Hello. I haven’t blogged in a while. In less than an hour I am hosting a meditation meetup in my living room. The house is clean – enough for my standards – and I have plenty of beverages. So the physical space is prepared. But the mental space is not. I am anxious. Here’s why: I judge myself harshly. It doesn’t come out (or is it in) to my mind that way. It comes as judging THEM. Well, no, actually what I am doing is imagining them judging me. I will use a process that I learned from Esther Hicks www.abraham-hicks.com : would I rather feel anxious or excited?…excited…would I rather feel frightened or at ease?…at ease…would I rather feel judged or loved?…loved…

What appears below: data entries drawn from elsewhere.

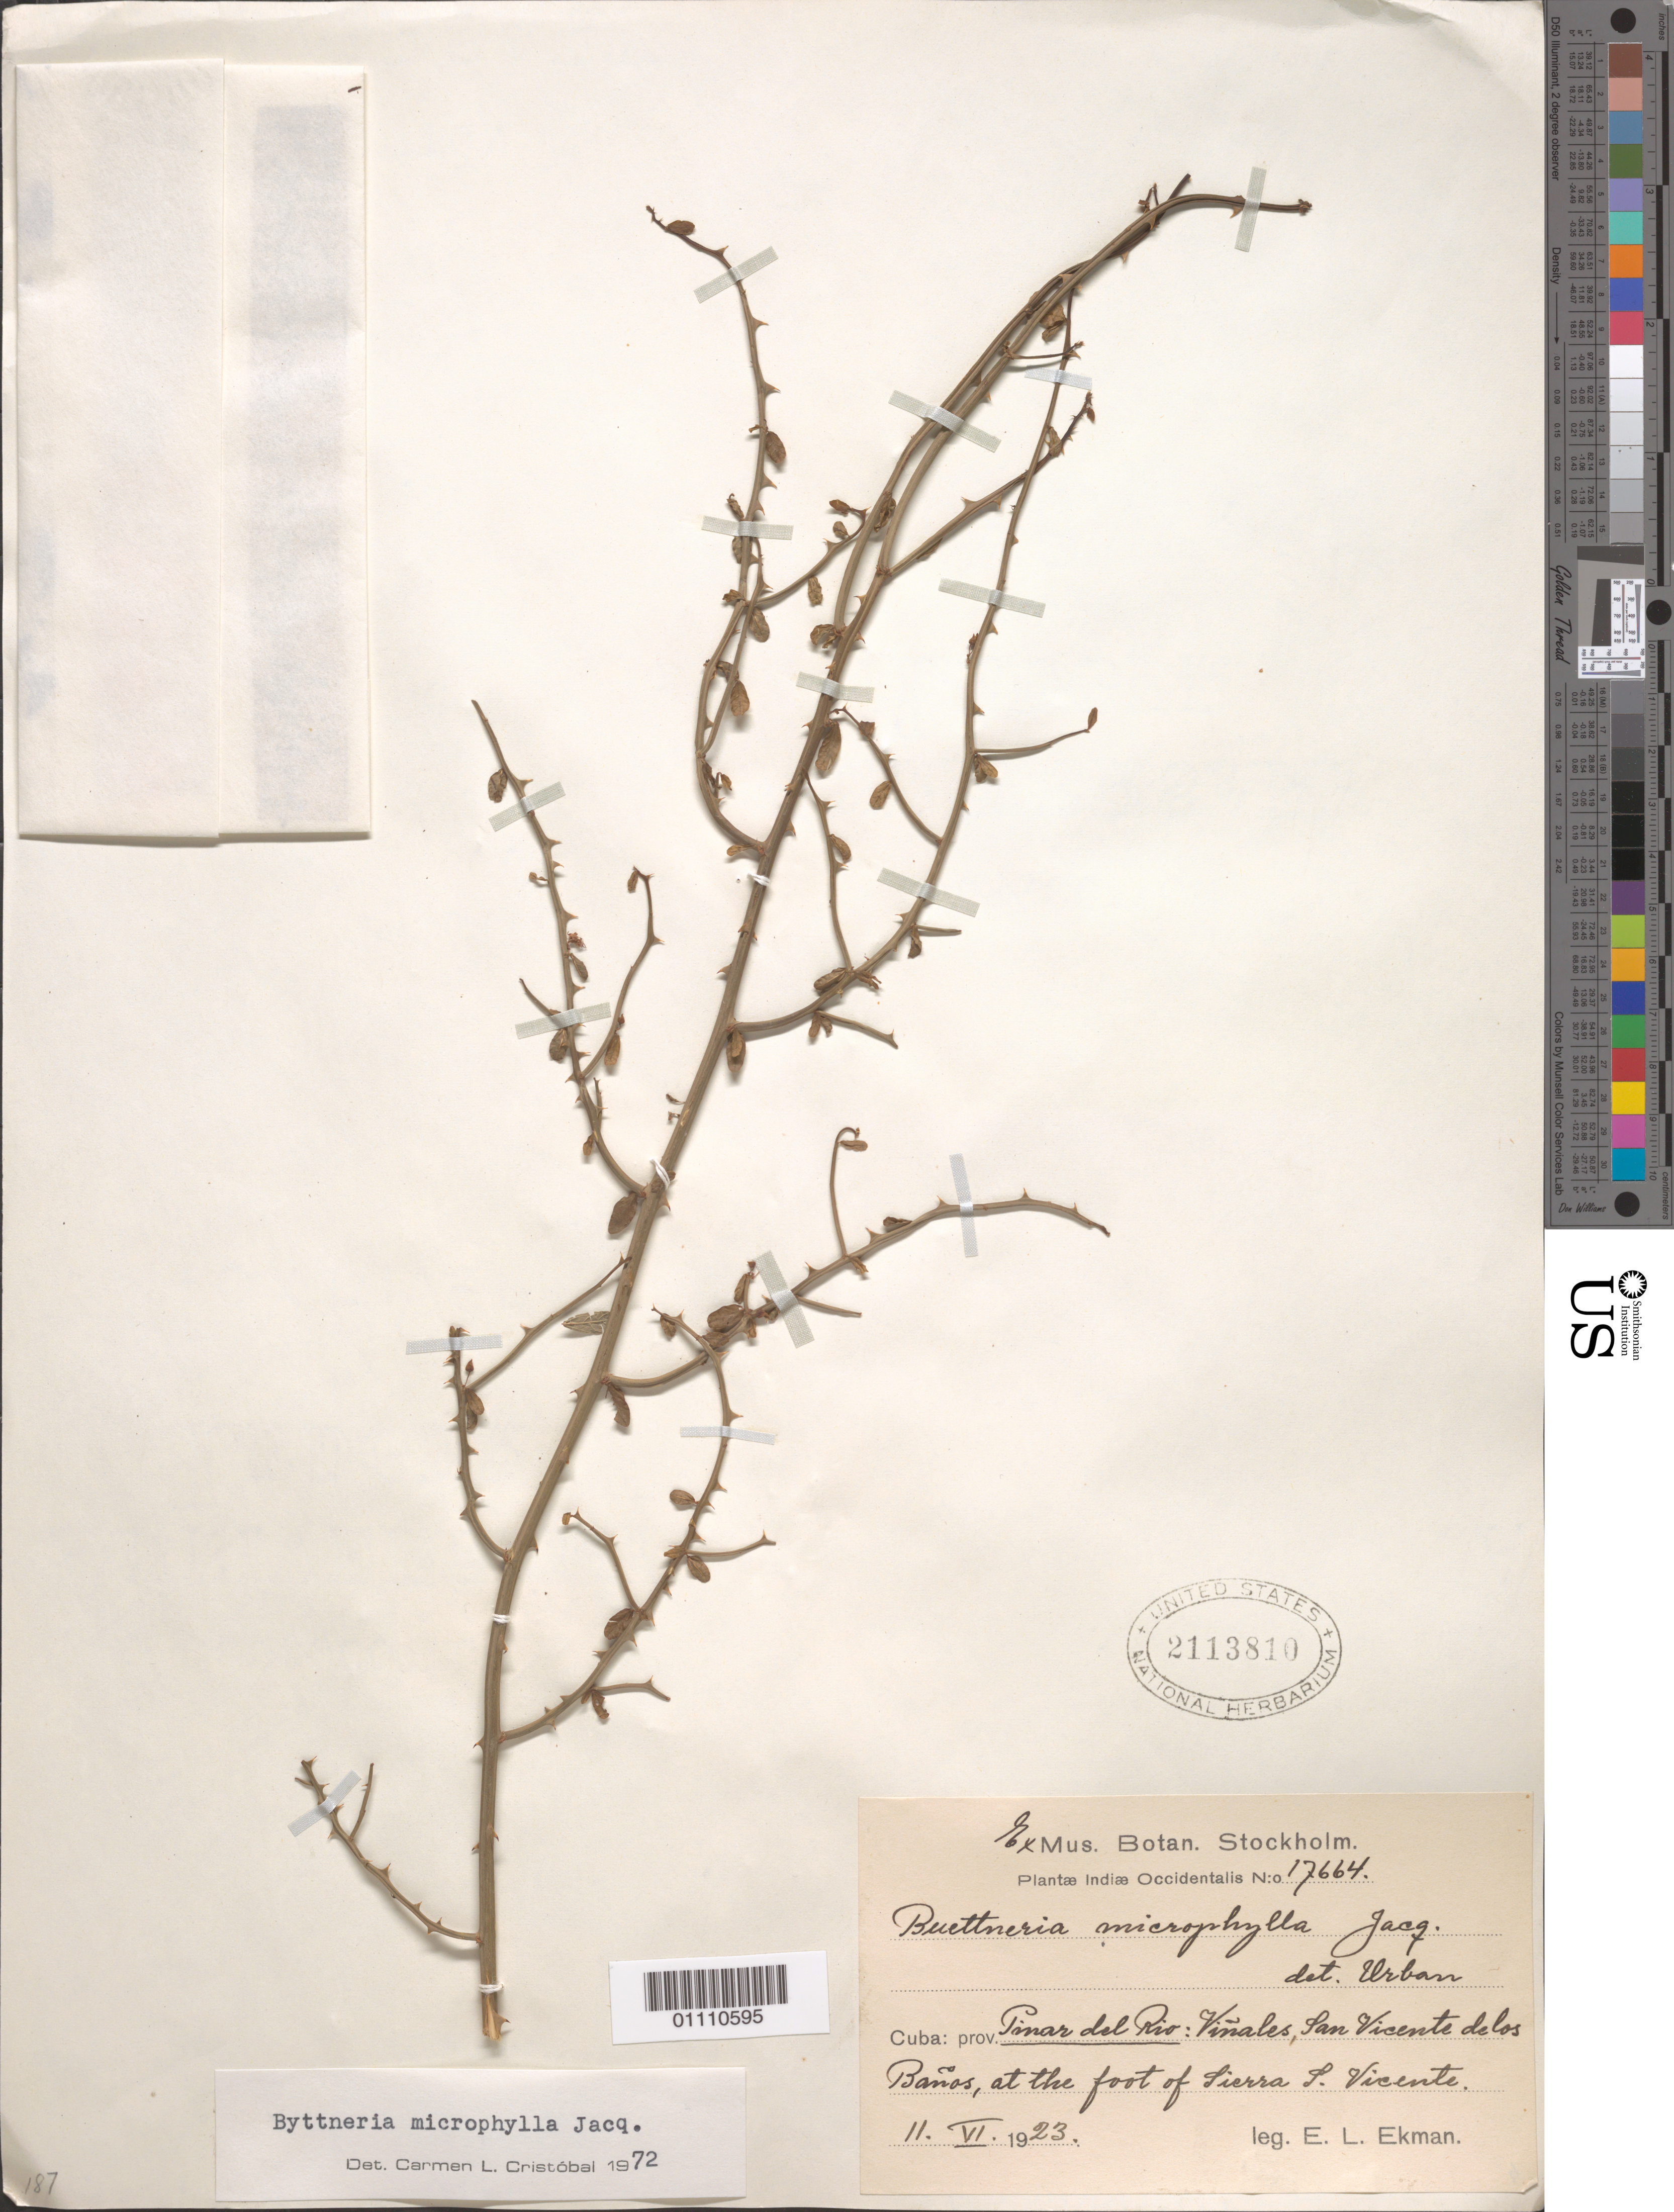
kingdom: Plantae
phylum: Tracheophyta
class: Magnoliopsida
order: Malvales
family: Malvaceae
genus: Byttneria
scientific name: Byttneria microphylla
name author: Jacq.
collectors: E. L. Ekman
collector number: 17664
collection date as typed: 11 Jun 1923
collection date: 1923-06-11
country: Cuba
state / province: Pinar del Rio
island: Cuba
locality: Viñales, San Vicente de los Baños, at the foot of Sierra S Vincente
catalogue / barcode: US 2113810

I have energetic beings surrounding me to help me get to loving, easy excitement. Wouldn’t it be nice to feel at ease? This is my practice lately. The messages that come to me from many teachers are to focus on self-care, to feel the love of source – love of self that is always there if I allow it. I can think thoughts that feel good. I can think general, good feeling thoughts. I am not in charge. I can’t make people happy, or sad; I can’t make anybody feel anything.
I believe that my life can be exhilarating and rich without having to create drama. It is my intention. I will have a thrilling life that is not based on surviving drama. It is based on serenity. It is based on listening. It is based on forward movement. It is based on love.